確認問題:
a) 量子センシングの文章のうち、「次に、局所ESR測定の性能指」から「指数とともに図2に示します。」までのすべてをそのまま書き写してください。
b) 量子センシングの文章に登場する装置や回路の名称のうち、括弧内にアルファベットの略称が添えられているものを、略称とともにすべて挙げてください。
c) 量子センシングの文章の最後の文を引き継ぎ、その先を書き進めてください。

次に、局所ESR測定の性能指数向上に向けたこれまでの取り組みを紹介します。本研究開始当初は、磁場センサとしてSQを用い、読み出し回路にSQのスイッチング読み出し回路(SW)を適用することにより、光学結晶(Y2SiO5)中のエルビウムに由来する電子スピンを感度106スピン/√Hzで検出することに成功しました(4)。その後、磁場センサ部分をSQから磁束量子ビット(Flux Qubit:FQ)に置き換え、読み出し回路をSWからジョセフソン分岐増幅器*6のスイッチング読み出し回路(JBA)に変えることで感度が約5桁改善し、20スピン/√Hzを達成しました(5)。また、検出体積は、磁場センサ部分のループサイズを小さくすることで、150fLから6fLまで低減することに成功しました。これらの結果を、他研究グループの2次元超伝導共振器(RES)を用いたセンサの性能指数とともに図2に示します。


ナノダイヤモンド中の電子スピン集団を温度計として利用し、磁束量子ビットを電子スピン検出器として利用することで、超小型温度計を実現し(図3)、極低温における温度を精密に測定することに成功しました(6)。
小型の温度センサは熱容量が小さく被測定系から温度計に流れ込む熱量が小さいため、応答速度が速く、被測定系への影響を抑えた測定が可能です。また、温度測定の空間分解能を上げることができるので、微小領域の温度の空間分布を測定するような新たな応用も期待されます。しかし、温度センサの小型化と高感度化の両立は難しいことが知られています。なぜならば、温度センシングでは温度計を構成する物質の物理量の温度変化を測定しますが、温度計を小型化すると物質の量が減り、測定感度が低下するためです。この問題を解決するために、磁束量子ビットとナノダイヤモンド中の常磁性スピンを結合させたハイブリット系による量子センシングを実現しました(図3)。

参考資料:
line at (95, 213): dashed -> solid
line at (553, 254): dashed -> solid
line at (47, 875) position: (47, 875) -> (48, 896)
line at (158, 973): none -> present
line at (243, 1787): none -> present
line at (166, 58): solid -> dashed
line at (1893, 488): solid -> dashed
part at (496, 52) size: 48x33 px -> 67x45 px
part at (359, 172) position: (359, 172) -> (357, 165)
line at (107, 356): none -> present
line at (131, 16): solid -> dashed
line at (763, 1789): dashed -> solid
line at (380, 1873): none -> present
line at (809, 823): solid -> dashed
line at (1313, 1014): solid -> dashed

解答:
a)
次に、局所ESR測定の性能指数向上に向けたこれまでの取り組みを紹介します。本研究開始当初は、磁場センサとしてSQを用い、読み出し回路にSQのスイッチング読み出し回路(SW)を適用することにより、光学結晶(Y2SiO5)中のエルビウムに由来する電子スピンを感度106スピン/√Hzで検出することに成功しました(4)。その後、磁場センサ部分をSQから磁束量子ビット(Flux Qubit:FQ)に置き換え、読み出し回路をSWからジョセフソン分岐増幅器*6のスイッチング読み出し回路(JBA)に変えることで感度が約5桁改善し、20スピン/√Hzを達成しました(5)。また、検出体積は、磁場センサ部分のループサイズを小さくすることで、150fLから6fLまで低減することに成功しました。これらの結果を、他研究グループの2次元超伝導共振器(RES)を用いたセンサの性能指数とともに図2に示します。

b)
- スイッチング読み出し回路(SW)
- 磁束量子ビット(FQ)
- ジョセフソン分岐増幅器のスイッチング読み出し回路(JBA)
- 2次元超伝導共振器(RES)

c)
ナノダイヤモンド中にはNV中心*7やP1中心*8をはじめとしたさまざまな種類の欠陥が存在し電子が束縛されています。この電子はスピンを持ち、外部から磁場を印加するとスピン状態に応じてエネルギーが変化するゼーマン分裂が生じます。電子スピン系のエネルギー準位は磁場に加えて、原子核スピンとの超微細相互作用やスピンが1以上の場合に現れる磁気異方性のエネルギーによって決まります。熱平衡状態になるとそれぞれのスピン状態の占有率は温度とエネルギーによって決まるため、ナノダイヤモンドは温度に依存した磁化を生じます。この磁化の変化が、磁束量子ビットを貫く磁束の変化として測定されます(図3)。磁束量子ビットの磁場感度を温度感度に換算した結果、希釈冷凍機の最低温度9.1mKにおいて、1.3 µK/√Hzという高感度な性能指数が確認されました。
各種温度計の性能指数を比較すると(図4)、本成果が小型かつ高感度な温度計を実現していることが分かります。一般的に利用されている抵抗温度計は、全温度領域において温度計を校正する必要がありますが、本温度計は、測定している磁化の温度変化が理論的に予測できるため、ある1点の温度において校正するだけで全温度領域を測定することができます。小型の温度計としては単一量子ドットを用いたセンサもありますが、本温度計は格子温度の測定ができるという利点があります。また、本温度計で測定可能な温度は極低温ですが、温度計の自己発熱や大きな熱容量による応答の遅さ等のために正確な温度測定が難しい極低温下での温度測定に新たな技術として貢献すると期待されます。


超伝導量子コンピュータの研究開発は、2019年にGoogleから53量子ビットプロセッサが従来のスーパーコンピュータを上回ったとする「量子優位性の実証」の発表があり(7)、2022年には、IBMが433量子ビットプロセッサを発表するなど、日進月歩で進展しています。しかしながら、実用的な誤り耐性型汎用量子コンピュータを実現するには膨大な数の量子ビットが必要とされています。これは、量子ビットが外部ノイズに弱くエラーが頻繁に発生するため、量子誤り訂正用に冗長な量子ビットが必要になるためです。例えば、2048ビットの数を因数分解するために2000万個の量子ビットが必要という試算があります(8)。現在のデザインでは、チップ上に配置可能な量子ビット数は1000個程度であり、それ以上はチップ間配線等の新しい技術が必要となります。また、膨大な数の量子ビットを制御するための高周波配線や冷凍機技術にもブレークスルーが必要となります。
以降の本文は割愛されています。